The Fair Tax: a primer

2004-12-10 / Business

Lesson 12: What about tax evasion?

By Warner M. Montgomery

Under the current Tax Code, the IRS spends much of its time chasing tax evaders. It is estimated that up to 22% of income taxes are evaded, ie, not legally paid. There is another $60 billion in non–reported, non–collected taxes.

Using its enforcement authority, the IRS audits thousands of taxpayers each year, over 70,000 last year. In 1997, the IRS assessed over 33 million civil penalties on American taxpayers in an effort to force compliance with the tax system. About 4.1 million were eventually forgiven; however, hundreds of people lost their homes, automobiles, and other property. Scores of people ended up in prison. This is no way to run a democratic republic.

The Fair Tax will end the IRS’s right to intrude into the person and property of American citizens. Since taxes will be collected at the point of sale, individual citizens will no longer live in fear of an IRS audit. Retail businesses will be responsible for turning over the sales tax (possibly 23%) to the federal government. It is likely the Fair Tax will increase tax compliance and reduce compliance costs at the same time.

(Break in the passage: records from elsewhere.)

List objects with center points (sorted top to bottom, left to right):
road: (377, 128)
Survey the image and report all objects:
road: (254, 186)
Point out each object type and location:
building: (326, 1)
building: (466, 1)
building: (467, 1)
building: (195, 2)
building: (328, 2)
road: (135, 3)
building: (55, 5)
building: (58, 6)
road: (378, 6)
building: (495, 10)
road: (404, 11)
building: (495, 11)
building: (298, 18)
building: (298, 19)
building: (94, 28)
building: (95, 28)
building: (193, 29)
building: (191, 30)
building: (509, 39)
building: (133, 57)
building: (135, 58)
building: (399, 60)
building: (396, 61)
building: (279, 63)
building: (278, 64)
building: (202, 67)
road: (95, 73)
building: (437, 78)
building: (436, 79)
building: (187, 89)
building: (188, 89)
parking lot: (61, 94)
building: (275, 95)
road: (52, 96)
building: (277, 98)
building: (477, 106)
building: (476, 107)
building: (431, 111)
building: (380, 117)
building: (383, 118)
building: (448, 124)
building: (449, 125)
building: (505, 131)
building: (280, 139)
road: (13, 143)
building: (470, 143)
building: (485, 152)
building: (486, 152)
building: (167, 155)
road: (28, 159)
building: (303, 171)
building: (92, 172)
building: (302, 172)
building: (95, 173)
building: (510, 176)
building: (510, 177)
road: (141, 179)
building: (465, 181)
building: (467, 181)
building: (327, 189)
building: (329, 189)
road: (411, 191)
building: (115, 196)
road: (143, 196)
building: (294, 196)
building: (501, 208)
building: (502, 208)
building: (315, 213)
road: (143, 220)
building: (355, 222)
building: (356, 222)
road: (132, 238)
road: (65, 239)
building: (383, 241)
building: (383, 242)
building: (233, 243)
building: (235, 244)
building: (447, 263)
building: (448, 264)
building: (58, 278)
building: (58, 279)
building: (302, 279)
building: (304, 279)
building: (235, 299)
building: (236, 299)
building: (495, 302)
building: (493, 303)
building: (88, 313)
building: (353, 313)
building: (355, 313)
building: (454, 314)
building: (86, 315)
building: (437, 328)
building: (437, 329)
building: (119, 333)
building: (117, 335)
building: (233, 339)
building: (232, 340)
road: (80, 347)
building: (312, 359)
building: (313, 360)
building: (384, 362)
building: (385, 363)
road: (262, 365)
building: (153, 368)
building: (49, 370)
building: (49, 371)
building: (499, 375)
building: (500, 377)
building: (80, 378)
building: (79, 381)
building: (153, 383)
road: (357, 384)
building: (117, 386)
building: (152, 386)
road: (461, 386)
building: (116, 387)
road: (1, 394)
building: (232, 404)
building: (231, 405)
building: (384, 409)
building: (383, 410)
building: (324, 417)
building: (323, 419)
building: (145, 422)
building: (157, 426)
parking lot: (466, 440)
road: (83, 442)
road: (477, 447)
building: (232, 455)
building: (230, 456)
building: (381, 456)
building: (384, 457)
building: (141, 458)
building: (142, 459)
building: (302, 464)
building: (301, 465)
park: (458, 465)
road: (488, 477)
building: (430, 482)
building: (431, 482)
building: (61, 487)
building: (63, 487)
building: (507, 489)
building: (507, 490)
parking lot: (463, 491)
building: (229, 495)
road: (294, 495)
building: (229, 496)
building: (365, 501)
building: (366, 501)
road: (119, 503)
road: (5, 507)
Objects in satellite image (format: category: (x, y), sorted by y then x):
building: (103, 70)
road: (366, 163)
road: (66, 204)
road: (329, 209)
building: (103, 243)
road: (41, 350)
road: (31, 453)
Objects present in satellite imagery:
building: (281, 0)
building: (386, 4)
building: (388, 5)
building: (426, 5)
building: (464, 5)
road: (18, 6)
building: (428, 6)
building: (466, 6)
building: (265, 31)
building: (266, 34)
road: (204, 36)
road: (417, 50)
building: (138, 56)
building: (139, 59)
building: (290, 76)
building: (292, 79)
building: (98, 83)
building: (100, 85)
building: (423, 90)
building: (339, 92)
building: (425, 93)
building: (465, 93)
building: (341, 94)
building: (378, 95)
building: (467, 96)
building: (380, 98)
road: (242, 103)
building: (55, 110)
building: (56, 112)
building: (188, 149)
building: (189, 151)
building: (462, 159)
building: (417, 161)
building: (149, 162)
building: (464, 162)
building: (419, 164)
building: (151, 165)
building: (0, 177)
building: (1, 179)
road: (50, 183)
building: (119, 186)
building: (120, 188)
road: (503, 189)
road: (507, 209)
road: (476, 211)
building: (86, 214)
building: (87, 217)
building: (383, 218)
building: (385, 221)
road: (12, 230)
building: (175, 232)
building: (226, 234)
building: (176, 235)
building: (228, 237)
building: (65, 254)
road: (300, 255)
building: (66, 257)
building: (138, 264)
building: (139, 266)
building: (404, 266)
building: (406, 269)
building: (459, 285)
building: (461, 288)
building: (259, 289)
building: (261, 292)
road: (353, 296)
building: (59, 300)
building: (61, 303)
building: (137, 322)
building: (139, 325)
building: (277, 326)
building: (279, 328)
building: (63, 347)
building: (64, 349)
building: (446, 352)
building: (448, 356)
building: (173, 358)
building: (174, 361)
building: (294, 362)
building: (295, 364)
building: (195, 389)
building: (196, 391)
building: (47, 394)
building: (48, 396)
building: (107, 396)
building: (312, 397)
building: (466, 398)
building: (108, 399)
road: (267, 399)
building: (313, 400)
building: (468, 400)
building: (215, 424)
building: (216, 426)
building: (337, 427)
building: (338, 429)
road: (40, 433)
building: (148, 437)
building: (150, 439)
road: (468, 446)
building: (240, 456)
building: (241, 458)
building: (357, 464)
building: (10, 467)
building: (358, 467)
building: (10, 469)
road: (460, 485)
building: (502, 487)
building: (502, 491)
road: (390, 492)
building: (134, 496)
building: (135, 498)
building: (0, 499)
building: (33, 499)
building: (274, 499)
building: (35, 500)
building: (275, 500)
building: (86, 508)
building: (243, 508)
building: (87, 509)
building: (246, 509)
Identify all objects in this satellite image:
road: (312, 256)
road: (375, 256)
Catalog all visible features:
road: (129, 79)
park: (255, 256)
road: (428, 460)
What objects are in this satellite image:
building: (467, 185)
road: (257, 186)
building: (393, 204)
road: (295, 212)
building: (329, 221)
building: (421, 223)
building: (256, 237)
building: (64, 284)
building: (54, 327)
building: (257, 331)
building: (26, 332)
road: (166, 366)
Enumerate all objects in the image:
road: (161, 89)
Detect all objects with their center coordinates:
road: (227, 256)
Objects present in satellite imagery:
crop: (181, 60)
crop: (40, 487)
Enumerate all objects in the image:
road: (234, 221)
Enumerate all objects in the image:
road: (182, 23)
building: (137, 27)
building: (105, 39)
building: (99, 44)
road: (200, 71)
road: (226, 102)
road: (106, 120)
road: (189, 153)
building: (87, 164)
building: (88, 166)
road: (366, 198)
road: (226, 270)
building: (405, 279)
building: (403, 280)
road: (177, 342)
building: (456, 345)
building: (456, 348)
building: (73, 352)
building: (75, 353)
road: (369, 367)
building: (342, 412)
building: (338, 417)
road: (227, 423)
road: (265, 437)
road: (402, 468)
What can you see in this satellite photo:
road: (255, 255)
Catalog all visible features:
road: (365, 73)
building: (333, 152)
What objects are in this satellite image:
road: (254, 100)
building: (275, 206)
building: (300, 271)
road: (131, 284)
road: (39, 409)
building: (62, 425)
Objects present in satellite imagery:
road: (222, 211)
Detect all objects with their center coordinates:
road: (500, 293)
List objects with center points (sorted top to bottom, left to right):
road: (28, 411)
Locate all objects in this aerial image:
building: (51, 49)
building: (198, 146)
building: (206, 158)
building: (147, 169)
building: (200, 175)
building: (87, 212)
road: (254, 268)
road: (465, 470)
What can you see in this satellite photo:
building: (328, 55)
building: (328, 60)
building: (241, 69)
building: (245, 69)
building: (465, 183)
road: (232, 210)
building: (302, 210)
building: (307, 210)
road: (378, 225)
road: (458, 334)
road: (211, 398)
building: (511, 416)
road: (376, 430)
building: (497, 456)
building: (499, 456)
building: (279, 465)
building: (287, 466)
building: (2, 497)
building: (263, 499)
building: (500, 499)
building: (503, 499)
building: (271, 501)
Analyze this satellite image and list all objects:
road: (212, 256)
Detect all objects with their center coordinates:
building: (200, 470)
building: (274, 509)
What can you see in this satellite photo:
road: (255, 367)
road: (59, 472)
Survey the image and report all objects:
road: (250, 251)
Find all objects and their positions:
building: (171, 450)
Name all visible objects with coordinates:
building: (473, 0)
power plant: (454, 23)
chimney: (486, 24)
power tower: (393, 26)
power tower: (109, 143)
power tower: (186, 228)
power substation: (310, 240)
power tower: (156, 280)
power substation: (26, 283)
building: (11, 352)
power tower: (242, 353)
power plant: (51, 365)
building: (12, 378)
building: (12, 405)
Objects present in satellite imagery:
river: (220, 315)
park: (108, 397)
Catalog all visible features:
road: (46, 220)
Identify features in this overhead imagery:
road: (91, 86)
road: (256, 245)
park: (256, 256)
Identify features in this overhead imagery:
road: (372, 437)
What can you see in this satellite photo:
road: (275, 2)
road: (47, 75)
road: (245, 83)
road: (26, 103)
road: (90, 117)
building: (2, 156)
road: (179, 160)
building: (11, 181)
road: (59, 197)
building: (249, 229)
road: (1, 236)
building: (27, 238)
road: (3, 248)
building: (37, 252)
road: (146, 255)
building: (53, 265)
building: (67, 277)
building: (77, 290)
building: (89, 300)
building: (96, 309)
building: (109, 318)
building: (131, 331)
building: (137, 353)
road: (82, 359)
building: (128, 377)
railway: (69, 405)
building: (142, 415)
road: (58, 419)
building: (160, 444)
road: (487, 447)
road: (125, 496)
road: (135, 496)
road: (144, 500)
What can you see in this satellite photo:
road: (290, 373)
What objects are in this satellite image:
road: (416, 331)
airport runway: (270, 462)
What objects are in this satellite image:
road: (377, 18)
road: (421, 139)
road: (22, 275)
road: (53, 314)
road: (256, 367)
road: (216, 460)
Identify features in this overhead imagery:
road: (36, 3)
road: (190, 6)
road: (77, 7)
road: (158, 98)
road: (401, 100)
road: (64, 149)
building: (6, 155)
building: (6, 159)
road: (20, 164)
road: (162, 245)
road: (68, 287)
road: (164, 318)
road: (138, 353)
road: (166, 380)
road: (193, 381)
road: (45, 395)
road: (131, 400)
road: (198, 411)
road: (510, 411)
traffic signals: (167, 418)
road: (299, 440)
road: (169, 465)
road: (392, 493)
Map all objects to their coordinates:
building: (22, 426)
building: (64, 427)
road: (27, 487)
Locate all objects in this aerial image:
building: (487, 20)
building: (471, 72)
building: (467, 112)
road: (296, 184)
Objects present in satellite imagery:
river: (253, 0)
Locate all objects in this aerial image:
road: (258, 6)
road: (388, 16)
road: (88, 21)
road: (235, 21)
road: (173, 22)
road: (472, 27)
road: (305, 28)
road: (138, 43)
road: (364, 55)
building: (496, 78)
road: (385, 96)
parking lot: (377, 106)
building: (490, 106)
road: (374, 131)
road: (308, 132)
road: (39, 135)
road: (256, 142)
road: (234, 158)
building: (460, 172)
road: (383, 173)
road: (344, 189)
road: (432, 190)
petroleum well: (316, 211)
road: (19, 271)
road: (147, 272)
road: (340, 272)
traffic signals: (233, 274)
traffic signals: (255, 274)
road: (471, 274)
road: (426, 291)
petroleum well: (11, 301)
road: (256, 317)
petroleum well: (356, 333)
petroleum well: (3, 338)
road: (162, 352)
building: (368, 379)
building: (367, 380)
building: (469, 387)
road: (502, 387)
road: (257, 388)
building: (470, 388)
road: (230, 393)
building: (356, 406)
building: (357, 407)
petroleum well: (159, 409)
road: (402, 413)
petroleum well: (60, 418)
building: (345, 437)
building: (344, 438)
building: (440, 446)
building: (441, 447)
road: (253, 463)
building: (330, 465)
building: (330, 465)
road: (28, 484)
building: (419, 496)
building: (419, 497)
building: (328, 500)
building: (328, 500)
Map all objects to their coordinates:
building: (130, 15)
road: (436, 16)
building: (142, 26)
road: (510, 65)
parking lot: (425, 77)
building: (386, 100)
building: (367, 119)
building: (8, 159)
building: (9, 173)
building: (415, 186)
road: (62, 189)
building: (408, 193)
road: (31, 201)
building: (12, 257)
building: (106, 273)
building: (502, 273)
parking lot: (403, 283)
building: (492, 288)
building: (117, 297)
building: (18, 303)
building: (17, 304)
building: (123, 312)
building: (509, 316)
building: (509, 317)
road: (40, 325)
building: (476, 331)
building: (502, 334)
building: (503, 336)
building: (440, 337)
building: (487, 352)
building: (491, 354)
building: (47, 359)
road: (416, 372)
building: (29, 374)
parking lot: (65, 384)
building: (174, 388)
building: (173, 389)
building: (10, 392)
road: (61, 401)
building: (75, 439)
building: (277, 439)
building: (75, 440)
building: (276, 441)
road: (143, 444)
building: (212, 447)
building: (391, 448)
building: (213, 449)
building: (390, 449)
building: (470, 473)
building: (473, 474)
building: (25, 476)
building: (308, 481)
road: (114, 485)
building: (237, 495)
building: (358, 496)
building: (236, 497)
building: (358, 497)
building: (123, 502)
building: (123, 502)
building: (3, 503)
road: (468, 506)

The number of tax collection points will decrease. Rather than 118 million individuals and businesses collecting taxes, there will only be 14 million businesses collecting and filing taxes. Since there will be fewer taxpayers for the government to keep track of, tax evasion will be more risky and less beneficial for the tax cheater.

Some of the problems related to the underground economy (criminal activity and tax evasion) will no doubt continue, but proponents think hostility to the system will decline. Businesses will not be required to keep anymore records than they keep now. Retail businesses will simply collect the sales tax from its customers and forward it on to the federal government.